The language can be colorful, even poetic at times. But you don't get the feeling he is straining to be "literary." He sees, he thinks, he conveys what he sees and thinks. Every word is the right word for the idea, every sentence fits into the paragraph like a piece of a jigsaw puzzle, every paragraph flows from the previous one and lures you into the next. 

When Orwell was a British colonial official in Burma, an elephant broke its chain under the influence of must ("a state of frenzied sexual excitement in the males of certain large mammals, esp elephants, associated with discharge from a gland between the ear and eye" -- World English Dictionary). The animal threatened to go on a rampage. 

The villagers expected Orwell, as the senior colonial officer, to shoot the creature. Orwell was anti-colonialist, but understood his job as a representative of the Crown -- he could not be seen as unequal to the situation.
A sahib has got to act like a sahib; he has got to appear resolute, to know his own mind and do definite things. To come all that way, rifle in hand, with two thousand people marching a my heels, and then to trail freely away, having done nothing -- no, that was impossible. The crowd would laugh at me. And my whole life, every white man's life in the East, was one long struggle not to be laughed at.

But I did not want to shoot the elephant. I watched him beating his bunch of grass against his knees, with that preoccupied grandmotherly air that elephants have. It seemed to me that it would be murder to shoot him.
Nevertheless, Orwell braced himself and fired the rifle. His description of what happened next is factual and descriptive, but the tone is compassionate in a way that doesn't sound self-righteous.
[The elephant] neither stirred nor fell, but every line of his body had altered. He looked suddenly stricken, shrunken, immensely old, as though the frightful impact of the bullet had paralysed him without knocking him down. At last, after what seemed a long time -- it might have been five seconds, I dare say -- he sagged flabbily to his knees. His mouth slobbered. An enormous senility seemed to have settled upon him. ...

I fired a third time. That was the shot that did for him. You could see the agony of it jolt his whole body and knock the last remnant of strength from his legs. But in falling he seemed for a moment to rise, for as his hind legs collapsed beneath him he seemed to tower upward like a huge rock toppling, his trunk reaching skywards like a tree. He trumpeted, for the first and only time.
In 1946, as a sort of forerunner to Nineteen Eighty-Four, Orwell wrote a piece called "Politics and the English Language." He said, "When the general atmosphere is bad, language must suffer." He was particularly hard on the kind of wordy, opaque phrasing that had already become common at the time, probably because the huge growth of government bureaucracies in a world fighting a war.
... If thought corrupts language, language can also corrupt thought. A bad usage can spread by tradition and imitation, even among people who should and do know better. The debased language that I have been discussing is in some ways very convenient. Phrases like a not unjustifiable assumption, leaves much to be desired, would serve no good purpose, a consideration which we should do well to bear in mind, are a continuous temptation, a packet of aspirins always at one's elbow. ... This invasion of one's mind by ready-made phrases can only be prevented if one is constantly on guard against them, and every such phrase anaesthetizes a portion of one's brain.
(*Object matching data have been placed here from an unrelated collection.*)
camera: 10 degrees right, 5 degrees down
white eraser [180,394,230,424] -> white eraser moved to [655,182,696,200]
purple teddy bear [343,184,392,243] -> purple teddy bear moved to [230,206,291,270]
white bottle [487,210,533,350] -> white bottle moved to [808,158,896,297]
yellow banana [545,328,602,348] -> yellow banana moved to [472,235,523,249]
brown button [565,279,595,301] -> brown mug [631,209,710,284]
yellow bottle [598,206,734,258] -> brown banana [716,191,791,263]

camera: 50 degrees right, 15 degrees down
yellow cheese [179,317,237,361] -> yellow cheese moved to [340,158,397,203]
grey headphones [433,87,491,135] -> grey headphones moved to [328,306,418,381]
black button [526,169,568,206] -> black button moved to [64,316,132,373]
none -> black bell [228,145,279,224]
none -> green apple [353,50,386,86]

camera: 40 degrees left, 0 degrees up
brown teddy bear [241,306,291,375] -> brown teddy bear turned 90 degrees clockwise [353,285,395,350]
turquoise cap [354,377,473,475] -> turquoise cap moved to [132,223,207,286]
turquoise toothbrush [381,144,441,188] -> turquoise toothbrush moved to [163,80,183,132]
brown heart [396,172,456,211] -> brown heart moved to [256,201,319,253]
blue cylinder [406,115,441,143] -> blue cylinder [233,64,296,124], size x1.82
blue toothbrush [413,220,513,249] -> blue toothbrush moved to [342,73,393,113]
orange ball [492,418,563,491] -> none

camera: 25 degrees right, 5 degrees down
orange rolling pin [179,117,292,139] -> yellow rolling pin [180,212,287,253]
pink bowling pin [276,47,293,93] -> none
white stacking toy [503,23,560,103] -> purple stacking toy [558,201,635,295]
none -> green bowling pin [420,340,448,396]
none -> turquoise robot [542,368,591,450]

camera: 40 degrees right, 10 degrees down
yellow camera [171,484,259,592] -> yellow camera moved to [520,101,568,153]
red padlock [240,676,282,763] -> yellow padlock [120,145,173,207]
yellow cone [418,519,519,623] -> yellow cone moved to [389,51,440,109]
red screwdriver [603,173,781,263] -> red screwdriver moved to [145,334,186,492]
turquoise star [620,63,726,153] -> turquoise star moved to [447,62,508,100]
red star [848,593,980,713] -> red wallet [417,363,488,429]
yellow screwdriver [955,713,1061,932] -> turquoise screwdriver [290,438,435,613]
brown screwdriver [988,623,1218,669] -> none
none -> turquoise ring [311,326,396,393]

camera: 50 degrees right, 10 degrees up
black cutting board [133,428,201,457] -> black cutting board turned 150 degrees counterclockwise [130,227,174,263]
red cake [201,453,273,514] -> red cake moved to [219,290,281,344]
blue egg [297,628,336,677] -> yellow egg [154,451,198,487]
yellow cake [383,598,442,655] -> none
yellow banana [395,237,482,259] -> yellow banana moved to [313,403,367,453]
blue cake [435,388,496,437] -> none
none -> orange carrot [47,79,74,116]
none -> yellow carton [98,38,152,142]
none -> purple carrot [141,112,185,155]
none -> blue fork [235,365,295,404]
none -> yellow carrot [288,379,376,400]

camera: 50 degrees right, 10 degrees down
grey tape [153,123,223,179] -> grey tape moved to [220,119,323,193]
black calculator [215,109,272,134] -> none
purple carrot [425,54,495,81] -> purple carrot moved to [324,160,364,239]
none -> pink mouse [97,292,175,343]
He offers several rules for avoiding common usages that deaden writing:
(i) Never use a metaphor, simile or other figure of speech which you are used to seeing in print.

(ii) Never use a long word where a short one will do.

(iii) If it is possible to cut a word out, always cut it out. [RD note: I would delete "always."]

(iv) Never use the passive where you can use the active.

(v) Never use a foreign phrase, a scientific word or a jargon word if you can think of an everyday English equivalent.

(vi) Break any of these rules sooner than say anything outright barbarous.
I don't believe anyone can observe all these without slipping from time to time, but Orwell is a remarkable guide to one way of written excellence.